Official: Social media, web tracking can predict disease outbreaks
WASHINGTON — Researchers tracking social media and Web searches have detected outbreaks of the flu and rare diseases in Latin America by up to two weeks before they were reported by local news media or government health agencies, a U.S. intelligence official told USA TODAY.
Working at a series of universities and companies around the country, the researchers are part of a program led by the Intelligence Advanced Research Projects Agency (IARPA) that is aimed at anticipating critical societal events, such as disease outbreaks, violent uprisings or economic crises before they appear in the news.
"The goal is to use publicly available information to predict events, such as political violence, disease outbreaks and economic crises," said Jason Matheny, program manager of IARPA's Open Source Indicators program. "We're using leading indicators like social media, Web search trends, Wikipedia in order to identify the events. We're looking at flu outbreaks or other signs of unrest in a population."
IARPA's goal, Matheny said, is to inform U.S. policymakers about major events early enough to make more of a difference. Too often, he said, public announcements of disease outbreaks come too late. Intelligence analysts with access to a system able to eliminate the clutter that's common in open source data may be able to get a jump on disease outbreaks or other problems.

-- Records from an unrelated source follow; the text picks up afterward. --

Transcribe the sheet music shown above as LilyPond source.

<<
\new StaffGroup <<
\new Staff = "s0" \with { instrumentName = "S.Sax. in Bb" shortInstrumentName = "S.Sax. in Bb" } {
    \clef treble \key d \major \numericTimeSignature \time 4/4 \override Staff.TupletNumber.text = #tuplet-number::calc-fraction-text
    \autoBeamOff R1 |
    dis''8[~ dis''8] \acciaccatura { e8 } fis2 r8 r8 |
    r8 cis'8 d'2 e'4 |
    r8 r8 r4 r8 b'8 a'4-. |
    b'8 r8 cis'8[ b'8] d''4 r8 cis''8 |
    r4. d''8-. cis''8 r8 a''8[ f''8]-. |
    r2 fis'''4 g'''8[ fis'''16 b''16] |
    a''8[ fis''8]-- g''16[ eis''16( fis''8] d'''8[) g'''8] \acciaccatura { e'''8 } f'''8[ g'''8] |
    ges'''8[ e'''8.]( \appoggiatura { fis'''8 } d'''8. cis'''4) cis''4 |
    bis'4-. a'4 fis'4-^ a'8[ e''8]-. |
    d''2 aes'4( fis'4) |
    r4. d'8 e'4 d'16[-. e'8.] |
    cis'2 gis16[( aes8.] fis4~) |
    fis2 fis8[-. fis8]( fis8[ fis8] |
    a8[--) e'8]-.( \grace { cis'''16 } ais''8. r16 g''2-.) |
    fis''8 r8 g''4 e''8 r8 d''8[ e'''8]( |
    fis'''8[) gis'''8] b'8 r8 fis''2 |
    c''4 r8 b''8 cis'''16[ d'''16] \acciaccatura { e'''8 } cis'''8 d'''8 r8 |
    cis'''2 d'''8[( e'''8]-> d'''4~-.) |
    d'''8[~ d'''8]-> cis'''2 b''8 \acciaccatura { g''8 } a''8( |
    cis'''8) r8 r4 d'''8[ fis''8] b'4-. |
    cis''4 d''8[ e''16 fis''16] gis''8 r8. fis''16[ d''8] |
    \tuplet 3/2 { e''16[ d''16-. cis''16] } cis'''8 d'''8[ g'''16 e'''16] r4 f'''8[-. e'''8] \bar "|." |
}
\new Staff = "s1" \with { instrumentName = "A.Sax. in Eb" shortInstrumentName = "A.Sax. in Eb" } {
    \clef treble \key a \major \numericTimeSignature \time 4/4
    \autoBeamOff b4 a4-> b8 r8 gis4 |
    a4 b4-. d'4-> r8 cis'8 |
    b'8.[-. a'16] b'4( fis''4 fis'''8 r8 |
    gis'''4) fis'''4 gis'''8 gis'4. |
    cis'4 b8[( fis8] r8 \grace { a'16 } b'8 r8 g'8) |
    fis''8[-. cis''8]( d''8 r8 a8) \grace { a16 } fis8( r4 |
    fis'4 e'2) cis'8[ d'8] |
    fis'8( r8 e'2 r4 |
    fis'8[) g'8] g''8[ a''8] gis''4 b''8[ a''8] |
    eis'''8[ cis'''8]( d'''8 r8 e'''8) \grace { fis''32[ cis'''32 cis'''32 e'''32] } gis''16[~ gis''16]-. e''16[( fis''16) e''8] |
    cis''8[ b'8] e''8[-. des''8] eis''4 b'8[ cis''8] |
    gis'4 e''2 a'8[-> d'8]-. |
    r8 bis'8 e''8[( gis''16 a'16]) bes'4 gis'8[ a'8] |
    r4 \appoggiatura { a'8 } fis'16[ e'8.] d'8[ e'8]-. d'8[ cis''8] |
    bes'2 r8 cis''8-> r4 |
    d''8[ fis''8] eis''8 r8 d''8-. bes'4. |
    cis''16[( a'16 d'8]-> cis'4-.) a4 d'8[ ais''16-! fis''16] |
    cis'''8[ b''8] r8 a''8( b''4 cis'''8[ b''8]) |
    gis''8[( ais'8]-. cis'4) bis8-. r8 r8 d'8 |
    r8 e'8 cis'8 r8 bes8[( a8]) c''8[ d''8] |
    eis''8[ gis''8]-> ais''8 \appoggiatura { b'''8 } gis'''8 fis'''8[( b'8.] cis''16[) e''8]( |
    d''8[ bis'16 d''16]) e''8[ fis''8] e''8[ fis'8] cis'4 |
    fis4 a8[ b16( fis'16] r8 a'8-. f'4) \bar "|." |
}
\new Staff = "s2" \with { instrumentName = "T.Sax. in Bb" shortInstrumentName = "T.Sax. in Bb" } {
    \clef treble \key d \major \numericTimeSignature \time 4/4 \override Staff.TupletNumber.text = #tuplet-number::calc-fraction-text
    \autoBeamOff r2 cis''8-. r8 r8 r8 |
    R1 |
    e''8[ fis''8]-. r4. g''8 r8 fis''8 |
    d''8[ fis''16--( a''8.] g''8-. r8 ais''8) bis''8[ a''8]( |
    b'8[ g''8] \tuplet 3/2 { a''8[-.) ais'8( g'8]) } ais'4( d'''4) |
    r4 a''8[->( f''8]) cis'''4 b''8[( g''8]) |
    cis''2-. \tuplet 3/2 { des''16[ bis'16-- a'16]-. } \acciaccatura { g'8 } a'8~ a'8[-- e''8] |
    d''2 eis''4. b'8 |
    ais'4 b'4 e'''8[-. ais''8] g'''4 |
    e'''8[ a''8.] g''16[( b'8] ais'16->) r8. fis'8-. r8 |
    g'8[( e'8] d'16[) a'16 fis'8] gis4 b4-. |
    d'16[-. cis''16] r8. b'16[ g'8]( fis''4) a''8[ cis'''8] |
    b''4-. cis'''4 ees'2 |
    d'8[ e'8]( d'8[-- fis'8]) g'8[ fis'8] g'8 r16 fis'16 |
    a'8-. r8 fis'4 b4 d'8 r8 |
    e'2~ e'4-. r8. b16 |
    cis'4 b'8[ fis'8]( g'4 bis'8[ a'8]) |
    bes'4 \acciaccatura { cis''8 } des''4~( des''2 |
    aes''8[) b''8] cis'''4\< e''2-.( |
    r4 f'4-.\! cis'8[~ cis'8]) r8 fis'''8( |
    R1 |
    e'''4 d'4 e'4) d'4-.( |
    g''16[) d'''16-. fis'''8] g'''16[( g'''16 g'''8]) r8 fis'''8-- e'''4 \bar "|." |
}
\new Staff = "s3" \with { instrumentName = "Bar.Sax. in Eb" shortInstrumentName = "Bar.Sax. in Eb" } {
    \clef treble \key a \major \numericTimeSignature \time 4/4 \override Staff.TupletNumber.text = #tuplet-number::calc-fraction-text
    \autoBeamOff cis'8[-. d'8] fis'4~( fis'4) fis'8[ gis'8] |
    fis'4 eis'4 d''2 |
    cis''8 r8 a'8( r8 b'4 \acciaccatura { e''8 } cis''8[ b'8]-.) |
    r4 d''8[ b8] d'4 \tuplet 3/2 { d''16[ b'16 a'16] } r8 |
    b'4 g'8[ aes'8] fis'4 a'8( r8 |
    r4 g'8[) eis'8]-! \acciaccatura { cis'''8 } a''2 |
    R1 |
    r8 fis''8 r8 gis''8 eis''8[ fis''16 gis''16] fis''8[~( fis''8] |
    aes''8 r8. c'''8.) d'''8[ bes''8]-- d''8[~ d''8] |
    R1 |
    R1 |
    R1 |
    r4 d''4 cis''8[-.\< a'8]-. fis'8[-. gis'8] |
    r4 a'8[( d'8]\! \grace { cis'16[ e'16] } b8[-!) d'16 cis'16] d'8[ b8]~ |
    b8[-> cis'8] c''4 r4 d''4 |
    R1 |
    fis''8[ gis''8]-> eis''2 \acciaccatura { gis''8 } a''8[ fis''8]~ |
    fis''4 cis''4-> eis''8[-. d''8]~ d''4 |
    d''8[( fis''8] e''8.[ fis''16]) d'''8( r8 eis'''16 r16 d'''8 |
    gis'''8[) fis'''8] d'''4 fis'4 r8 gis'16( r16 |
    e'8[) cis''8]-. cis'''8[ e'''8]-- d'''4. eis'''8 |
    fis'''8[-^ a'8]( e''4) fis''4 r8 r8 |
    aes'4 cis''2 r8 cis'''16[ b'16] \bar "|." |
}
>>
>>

For example, analysts monitoring Web searches for information in a given country about the symptoms of a disease such as cholera might determine that residents of that country are experiencing an outbreak. Taken alone, that may not mean much, but when combined with data such as canceled restaurant reservations on sites like Open Table, the data may signal a larger health emergency.

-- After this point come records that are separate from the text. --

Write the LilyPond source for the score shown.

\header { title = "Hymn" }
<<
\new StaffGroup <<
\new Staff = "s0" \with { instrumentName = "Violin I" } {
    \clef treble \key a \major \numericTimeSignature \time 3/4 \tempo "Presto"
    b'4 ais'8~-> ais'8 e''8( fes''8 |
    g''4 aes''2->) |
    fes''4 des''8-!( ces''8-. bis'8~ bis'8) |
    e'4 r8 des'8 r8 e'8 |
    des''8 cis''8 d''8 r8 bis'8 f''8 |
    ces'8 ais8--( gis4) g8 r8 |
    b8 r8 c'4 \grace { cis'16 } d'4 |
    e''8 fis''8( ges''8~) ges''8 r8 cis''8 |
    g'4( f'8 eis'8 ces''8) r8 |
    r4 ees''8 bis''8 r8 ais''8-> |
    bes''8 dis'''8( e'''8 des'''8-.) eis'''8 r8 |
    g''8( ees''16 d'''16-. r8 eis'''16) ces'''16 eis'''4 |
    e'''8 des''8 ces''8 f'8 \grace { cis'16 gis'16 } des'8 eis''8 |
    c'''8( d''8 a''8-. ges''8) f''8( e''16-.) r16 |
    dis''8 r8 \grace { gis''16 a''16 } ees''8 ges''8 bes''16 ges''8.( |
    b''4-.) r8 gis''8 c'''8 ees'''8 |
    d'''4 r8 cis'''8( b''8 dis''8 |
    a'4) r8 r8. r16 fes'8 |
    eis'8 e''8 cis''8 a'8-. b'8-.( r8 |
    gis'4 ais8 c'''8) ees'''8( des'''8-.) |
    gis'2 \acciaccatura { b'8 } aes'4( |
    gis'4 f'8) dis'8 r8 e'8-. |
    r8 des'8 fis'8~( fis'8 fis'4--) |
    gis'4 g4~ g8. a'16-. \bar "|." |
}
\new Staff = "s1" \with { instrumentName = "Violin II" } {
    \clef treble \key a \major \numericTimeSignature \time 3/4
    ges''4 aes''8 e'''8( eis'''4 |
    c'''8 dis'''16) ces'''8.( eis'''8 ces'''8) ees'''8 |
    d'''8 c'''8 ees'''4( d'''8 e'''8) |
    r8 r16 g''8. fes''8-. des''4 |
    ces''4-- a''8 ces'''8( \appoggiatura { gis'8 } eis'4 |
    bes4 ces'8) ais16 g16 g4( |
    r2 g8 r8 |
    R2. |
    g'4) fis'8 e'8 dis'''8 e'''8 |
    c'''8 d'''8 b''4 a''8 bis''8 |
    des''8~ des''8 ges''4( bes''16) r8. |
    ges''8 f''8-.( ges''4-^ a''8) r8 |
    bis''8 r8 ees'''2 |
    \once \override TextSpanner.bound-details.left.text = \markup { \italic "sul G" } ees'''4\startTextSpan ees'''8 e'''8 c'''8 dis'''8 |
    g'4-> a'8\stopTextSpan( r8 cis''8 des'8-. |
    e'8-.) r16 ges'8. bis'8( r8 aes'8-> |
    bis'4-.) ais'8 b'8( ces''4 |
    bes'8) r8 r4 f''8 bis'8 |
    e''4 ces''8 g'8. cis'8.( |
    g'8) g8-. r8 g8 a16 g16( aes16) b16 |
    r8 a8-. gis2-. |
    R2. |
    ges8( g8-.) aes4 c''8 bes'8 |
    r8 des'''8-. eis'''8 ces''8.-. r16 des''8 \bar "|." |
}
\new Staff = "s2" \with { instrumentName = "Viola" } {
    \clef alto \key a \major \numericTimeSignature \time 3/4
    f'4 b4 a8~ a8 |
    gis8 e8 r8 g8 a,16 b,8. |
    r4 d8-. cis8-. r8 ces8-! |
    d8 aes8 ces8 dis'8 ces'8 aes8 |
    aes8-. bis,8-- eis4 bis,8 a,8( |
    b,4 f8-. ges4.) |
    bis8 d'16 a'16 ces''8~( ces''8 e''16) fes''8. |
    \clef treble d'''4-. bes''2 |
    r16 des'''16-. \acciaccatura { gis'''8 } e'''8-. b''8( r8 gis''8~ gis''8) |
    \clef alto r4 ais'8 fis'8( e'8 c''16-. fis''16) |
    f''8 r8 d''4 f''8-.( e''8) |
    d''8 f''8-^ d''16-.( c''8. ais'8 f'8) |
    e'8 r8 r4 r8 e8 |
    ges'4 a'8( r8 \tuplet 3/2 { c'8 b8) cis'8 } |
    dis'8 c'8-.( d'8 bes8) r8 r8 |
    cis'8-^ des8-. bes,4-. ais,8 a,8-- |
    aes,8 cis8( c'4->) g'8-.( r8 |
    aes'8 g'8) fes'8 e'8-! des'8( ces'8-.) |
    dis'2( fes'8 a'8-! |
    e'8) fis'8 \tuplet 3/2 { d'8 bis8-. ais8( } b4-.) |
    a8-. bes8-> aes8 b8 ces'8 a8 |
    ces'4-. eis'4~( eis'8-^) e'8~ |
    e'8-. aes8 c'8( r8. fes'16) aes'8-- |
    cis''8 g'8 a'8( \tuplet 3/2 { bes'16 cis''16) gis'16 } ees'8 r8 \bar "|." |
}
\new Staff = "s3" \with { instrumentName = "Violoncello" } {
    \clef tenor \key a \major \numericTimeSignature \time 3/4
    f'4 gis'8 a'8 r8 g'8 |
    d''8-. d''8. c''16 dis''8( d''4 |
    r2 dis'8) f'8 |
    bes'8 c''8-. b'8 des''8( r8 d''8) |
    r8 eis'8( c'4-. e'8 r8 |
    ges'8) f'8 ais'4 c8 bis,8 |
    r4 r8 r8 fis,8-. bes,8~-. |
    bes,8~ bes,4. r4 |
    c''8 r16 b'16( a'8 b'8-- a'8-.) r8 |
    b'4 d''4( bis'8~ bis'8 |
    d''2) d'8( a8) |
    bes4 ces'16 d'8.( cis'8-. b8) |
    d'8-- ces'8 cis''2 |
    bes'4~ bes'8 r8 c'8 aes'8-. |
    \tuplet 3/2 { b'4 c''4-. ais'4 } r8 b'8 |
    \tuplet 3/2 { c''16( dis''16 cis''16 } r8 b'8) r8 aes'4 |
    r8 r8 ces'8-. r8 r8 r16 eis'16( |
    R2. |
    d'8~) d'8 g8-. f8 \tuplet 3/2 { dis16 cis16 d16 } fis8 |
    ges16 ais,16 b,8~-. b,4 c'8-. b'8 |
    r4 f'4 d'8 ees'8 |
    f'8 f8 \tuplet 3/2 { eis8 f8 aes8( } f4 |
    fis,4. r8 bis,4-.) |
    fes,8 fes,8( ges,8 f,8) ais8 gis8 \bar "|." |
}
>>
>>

"The early information is critical in detecting the problem and getting people treatment," Matheny said. "One of the goals of this is provide that kind of early warning system. It can protect U.S. citizens abroad or enable the government to issue travel advisories about certain places."
While Matheny would not disclose the cost of the program, officials at Virginia Tech, which is part of the research team, said it was part of a three-year, $13.36 million program. Matheny said the research has another year left. Other participants, IARPA documents show, are the University of Maryland, Cornell University, Harvard Medical School, San Diego State University and CACI and Basis Technology, two military contractors.
Last week, IARPA issued a request for information looking for potential researchers to help code the torrent of societal events they collect as part of the open source indicators program.
All of the information analyzed by the IARPA researchers is open source, which means it is publicly available and not classified. Although the intelligence community's image is of clandestine operatives working in dangerous locations, open source information is a growing part of what analysts use to paint a more accurate picture of what is happening around the world.
IARPA is the intelligence community's version of the Defense Advanced Research Projects Agency (DARPA), which performs much of the military's research into technology to make better weapons or improve medical treatments. The agency says it "invests in high-risk, high-payoff research programs that have the potential to provide the United States with an overwhelming intelligence advantage over future adversaries" and reports to the director of National Intelligence.
Despite its early success in anticipating events, Matheny said, IARPA is concerned about what it calls "model drift," in which a system designed to track data in one location might provide incorrect information about another country. In late January, IARPA issued a request for research proposals to stop model drift.
"The model drift is to protect us from having a program become outdated," Matheny said. "Say you had a model that allowed you to track disease outbreaks that was designed and used in 2014. But now it's 2016. How confident can you be that it works as it was designed to? That's a problem with model drift.